• Instructions for the task: Put every line of text from the records below into a JSON list of strings, one string per line, skipping blank lines and leaving the pictures out.

• Material to process:

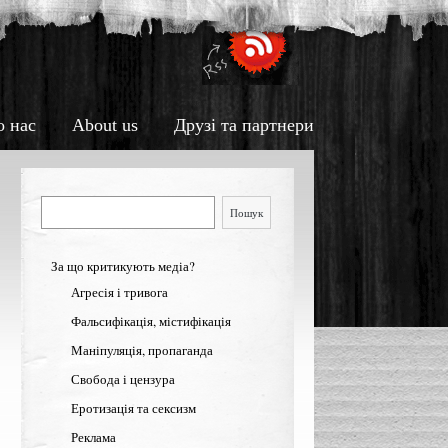
о нас
About us
Друзі та партнери
Пошук
Пошук
За що критикують медіа?
Агресія і тривога
Фальсифікація, містифікація
Маніпуляція, пропаганда
Свобода і цензура
Еротизація та сексизм
Реклама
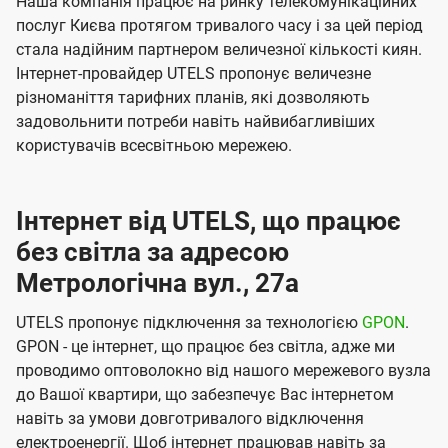
Наша компанія працює на ринку телекомунікаційних
послуг Києва протягом тривалого часу і за цей період
стала надійним партнером величезної кількості киян.
Інтернет-провайдер UTELS пропонує величезне
різноманіття тарифних планів, які дозволяють
задовольнити потреби навіть найвибагливіших
користувачів всесвітньою мережею.
Інтернет від UTELS, що працює
без світла за адресою
Метрологічна вул., 27а
UTELS пропонує підключення за технологією
GPON
.
GPON - це інтернет, що працює без світла, адже ми
проводимо оптоволокно від нашого мережевого вузла
до Вашої квартири, що забезпечує Вас інтернетом
навіть за умови довготривалого відключення
електроенергії. Щоб інтернет працював навіть за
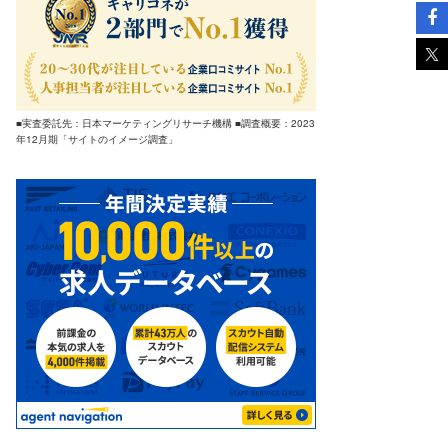
■実査委託先：日本マーケティングリサーチ機構 ■調査概要：2023
年12月期「サイトのイメージ調査」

• Answer for this exercise:
[
  "о нас",
  "About us",
  "Друзі та партнери",
  "Пошук",
  "Пошук",
  "За що критикують медіа?",
  "Агресія і тривога",
  "Фальсифікація, містифікація",
  "Маніпуляція, пропаганда",
  "Свобода і цензура",
  "Еротизація та сексизм",
  "Реклама",
  "Наша компанія працює на ринку телекомунікаційних",
  "послуг Києва протягом тривалого часу і за цей період",
  "стала надійним партнером величезної кількості киян.",
  "Інтернет-провайдер UTELS пропонує величезне",
  "різноманіття тарифних планів, які дозволяють",
  "задовольнити потреби навіть найвибагливіших",
  "користувачів всесвітньою мережею.",
  "Інтернет від UTELS, що працює",
  "без світла за адресою",
  "Метрологічна вул., 27а",
  "UTELS пропонує підключення за технологією",
  "GPON",
  ".",
  "GPON - це інтернет, що працює без світла, адже ми",
  "проводимо оптоволокно від нашого мережевого вузла",
  "до Вашої квартири, що забезпечує Вас інтернетом",
  "навіть за умови довготривалого відключення",
  "електроенергії. Щоб інтернет працював навіть за",
  "■実査委託先：日本マーケティングリサーチ機構 ■調査概要：2023",
  "年12月期「サイトのイメージ調査」"
]